Menahan rasa cemburu itu, Kenan mengepalkan tangannya yang lain.
Kepala Vincent kembali tertunduk. “I, I admire someone whom stood by in front of me. She could make a decision easily for herself. People spoke ‘easily’ easily without know what the ‘easily’ is. People never pay attention to her feeling, just keep an eye for the surface. People never pay attention for a pained heart and a brave for grab a life, just turned face to the other. ”
Otakmu sudah rusak mengatakan itu, Vince?
“Everybody must be consider you are as a wise and unearthly lady. However, I could feel your true heart and it makes me more admire you. Nor a coincidental while you born as Challysto. I am so grateful to become your valet, my Lady,” lanjutnya.
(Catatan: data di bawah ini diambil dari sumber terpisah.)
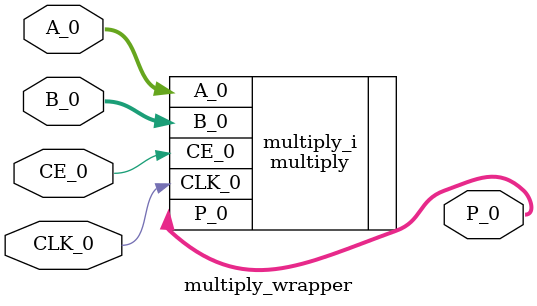
<source format=v>
`timescale 1 ps / 1 ps

module multiply_wrapper
   (A_0,
    B_0,
    CE_0,
    CLK_0,
    P_0);
  input [15:0]A_0;
  input [15:0]B_0;
  input CE_0;
  input CLK_0;
  output [31:0]P_0;

  wire [15:0]A_0;
  wire [15:0]B_0;
  wire CE_0;
  wire CLK_0;
  wire [31:0]P_0;

  multiply multiply_i
       (.A_0(A_0),
        .B_0(B_0),
        .CE_0(CE_0),
        .CLK_0(CLK_0),
        .P_0(P_0));
endmodule

</source>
Kenan melangkah. “I am not a good lord as you said, as you think, as you wish. I always act upon at my will. I am not gifted. I am not my mother. Then, at first, I do not have anything. My last means, I, already lost it, my pitch. Noone on my side again from the beginning until the end.”
Tangan kecil Kenan gemetar. Ia menjatuhkan bow-nya.
“You obstinately self-contained and do your best. You could not lose your pitch because someone gave you an A pitch to you, my Lady, Ms. Kenan Grace.”
Vincent mendekati Kenan untuk mengambil bow-nya yang terjatuh.
Ia tidak memanggilnya Challysto. Kenan terperangah mendengar ucapan Vincent. Ia memelototinya yang berlutut di hadapan nonanya. Kenan terdiam, tak tahu hendak berbuat apa.
“As you wish, I always on your side as long as you want.”
Mulut Kenan mengatup erat. Tangannya menggapai bow dari tangan Vincent yang terbuka, lalu menggenggamnya erat. Satu-satunya harta benda Kenan yang paling berharga. Air matanya lantas tak dapat terbendung lagi. Ia memalingkan wajahnya dari hadapan Vincent dan tertawa histeris.
“You see?? I have not self-contained! Furthermore, I already promised for myself for no more tears. What it is now? What its is? Despicable me.”
Senyuman di wajah Vincent menghilang. “It is not a foolishness. You already keep your pledge. Now, in front of me just an certain person who always immuring her agony, alone.” Air mata Kenan merebak dan jadi semakin liar ketika ia mendengar kata-kata yang Vincent ucapkan sama seperti yang Lena katakan padanya. “You are not alone, Miss. I am definitely with you as you want although it nor equal as God always be as to whether letter from Matthew…”
Kenan mengusap air matanya. Itu lagi? Hati kalian seperti terkait saja, reung Kenan.